About this task:
Tally up the lines in the following entries where the string "pages" appears, and answer with the number alone.
[Start of section]
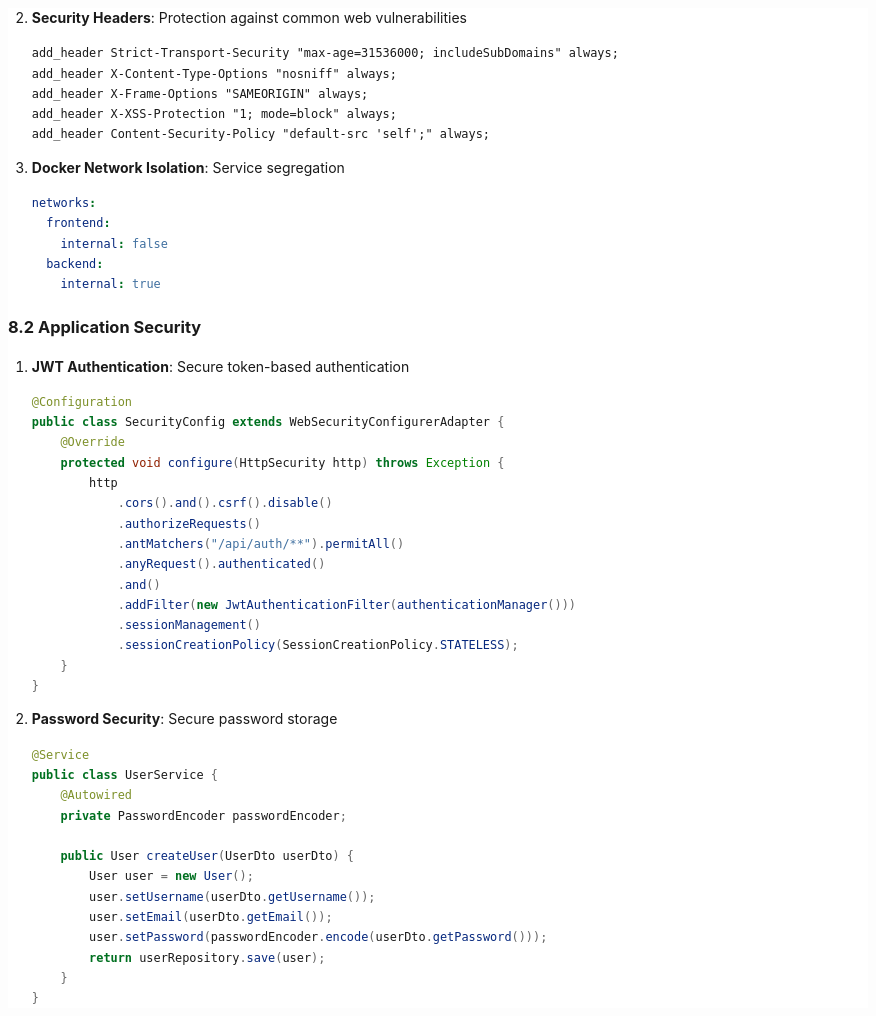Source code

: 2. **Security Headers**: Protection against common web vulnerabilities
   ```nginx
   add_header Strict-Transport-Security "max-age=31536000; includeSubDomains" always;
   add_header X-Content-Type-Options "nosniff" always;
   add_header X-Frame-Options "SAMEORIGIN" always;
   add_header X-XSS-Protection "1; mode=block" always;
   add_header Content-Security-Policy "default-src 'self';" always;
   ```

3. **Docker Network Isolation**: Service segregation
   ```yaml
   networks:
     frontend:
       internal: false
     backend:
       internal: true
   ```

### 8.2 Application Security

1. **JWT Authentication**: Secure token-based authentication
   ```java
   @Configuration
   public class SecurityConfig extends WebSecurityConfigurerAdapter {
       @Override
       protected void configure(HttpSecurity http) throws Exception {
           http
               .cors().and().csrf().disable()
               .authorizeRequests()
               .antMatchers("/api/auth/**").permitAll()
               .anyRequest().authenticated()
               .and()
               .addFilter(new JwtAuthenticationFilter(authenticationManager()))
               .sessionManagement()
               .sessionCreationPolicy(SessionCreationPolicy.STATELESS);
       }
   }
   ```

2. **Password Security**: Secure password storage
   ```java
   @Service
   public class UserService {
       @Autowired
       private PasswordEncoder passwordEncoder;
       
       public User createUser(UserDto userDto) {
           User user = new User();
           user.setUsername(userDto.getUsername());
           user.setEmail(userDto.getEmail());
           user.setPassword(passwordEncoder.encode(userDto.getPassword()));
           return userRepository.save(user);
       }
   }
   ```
[End of section]
[Start of section]
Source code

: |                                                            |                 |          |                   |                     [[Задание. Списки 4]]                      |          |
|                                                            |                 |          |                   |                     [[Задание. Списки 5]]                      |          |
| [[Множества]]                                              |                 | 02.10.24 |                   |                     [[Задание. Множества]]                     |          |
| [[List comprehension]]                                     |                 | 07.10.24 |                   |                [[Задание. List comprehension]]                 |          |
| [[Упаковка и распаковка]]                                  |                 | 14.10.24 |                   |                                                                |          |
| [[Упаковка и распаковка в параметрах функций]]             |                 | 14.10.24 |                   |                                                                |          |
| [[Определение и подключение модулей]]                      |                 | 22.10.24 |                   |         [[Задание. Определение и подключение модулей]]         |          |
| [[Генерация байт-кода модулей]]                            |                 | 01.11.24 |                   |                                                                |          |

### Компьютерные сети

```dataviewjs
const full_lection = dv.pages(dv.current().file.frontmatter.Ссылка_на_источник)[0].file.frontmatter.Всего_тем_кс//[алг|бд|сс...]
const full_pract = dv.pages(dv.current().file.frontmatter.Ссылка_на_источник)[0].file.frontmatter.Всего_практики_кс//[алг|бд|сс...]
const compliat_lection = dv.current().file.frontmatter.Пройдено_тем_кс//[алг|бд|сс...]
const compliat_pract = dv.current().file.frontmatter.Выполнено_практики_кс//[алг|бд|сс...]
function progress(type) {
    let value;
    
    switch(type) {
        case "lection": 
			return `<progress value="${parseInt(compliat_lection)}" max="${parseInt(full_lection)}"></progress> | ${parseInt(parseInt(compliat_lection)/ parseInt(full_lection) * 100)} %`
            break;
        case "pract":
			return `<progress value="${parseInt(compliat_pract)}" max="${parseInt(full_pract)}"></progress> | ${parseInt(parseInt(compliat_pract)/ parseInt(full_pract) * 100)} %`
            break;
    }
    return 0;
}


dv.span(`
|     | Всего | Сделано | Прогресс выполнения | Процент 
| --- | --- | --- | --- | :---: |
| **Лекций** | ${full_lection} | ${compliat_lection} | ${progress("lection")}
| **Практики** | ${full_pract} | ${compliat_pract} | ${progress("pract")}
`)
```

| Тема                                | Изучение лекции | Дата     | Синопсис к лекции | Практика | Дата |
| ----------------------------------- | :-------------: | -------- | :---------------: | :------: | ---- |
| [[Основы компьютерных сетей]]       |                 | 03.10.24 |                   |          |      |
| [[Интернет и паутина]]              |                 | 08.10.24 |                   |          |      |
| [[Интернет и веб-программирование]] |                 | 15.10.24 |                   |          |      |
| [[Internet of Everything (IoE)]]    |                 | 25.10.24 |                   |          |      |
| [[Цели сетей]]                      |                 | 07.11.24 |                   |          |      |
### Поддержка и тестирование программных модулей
[End of section]
[Start of section]
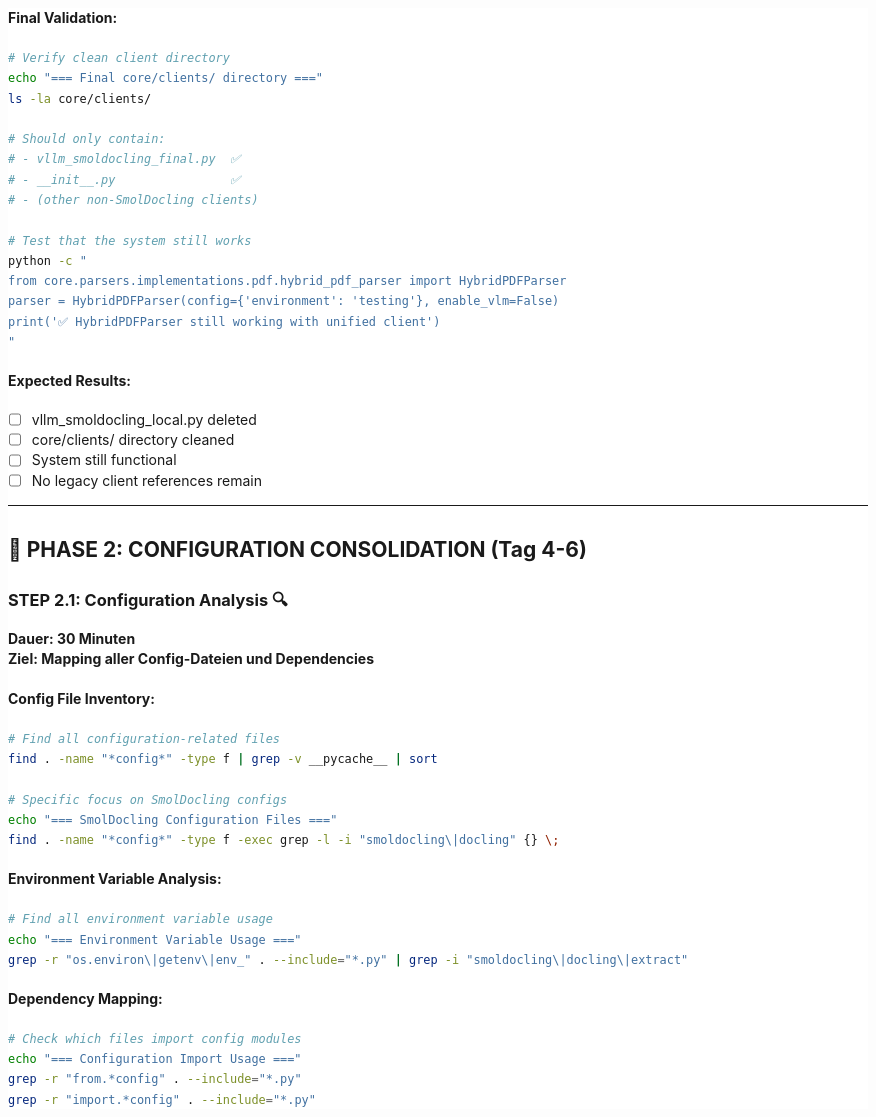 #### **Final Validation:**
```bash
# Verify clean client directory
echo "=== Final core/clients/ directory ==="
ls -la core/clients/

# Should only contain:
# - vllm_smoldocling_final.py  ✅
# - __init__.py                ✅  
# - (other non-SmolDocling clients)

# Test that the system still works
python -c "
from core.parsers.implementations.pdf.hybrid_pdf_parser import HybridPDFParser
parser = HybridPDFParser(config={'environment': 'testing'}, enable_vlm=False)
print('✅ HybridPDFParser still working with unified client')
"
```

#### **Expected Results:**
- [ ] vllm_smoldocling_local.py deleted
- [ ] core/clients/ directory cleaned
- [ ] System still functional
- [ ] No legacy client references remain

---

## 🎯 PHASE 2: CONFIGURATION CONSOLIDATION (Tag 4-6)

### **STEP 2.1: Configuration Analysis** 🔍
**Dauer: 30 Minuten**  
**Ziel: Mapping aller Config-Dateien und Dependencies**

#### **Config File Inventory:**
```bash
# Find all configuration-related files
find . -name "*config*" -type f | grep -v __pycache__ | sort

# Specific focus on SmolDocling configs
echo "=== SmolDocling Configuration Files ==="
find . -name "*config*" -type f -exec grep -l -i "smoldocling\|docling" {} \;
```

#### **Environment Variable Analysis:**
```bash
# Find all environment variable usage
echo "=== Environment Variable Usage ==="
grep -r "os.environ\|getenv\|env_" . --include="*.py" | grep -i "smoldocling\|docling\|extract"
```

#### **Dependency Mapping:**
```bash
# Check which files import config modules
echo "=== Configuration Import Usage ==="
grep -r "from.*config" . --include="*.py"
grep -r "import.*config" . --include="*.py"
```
[End of section]
Response below:
2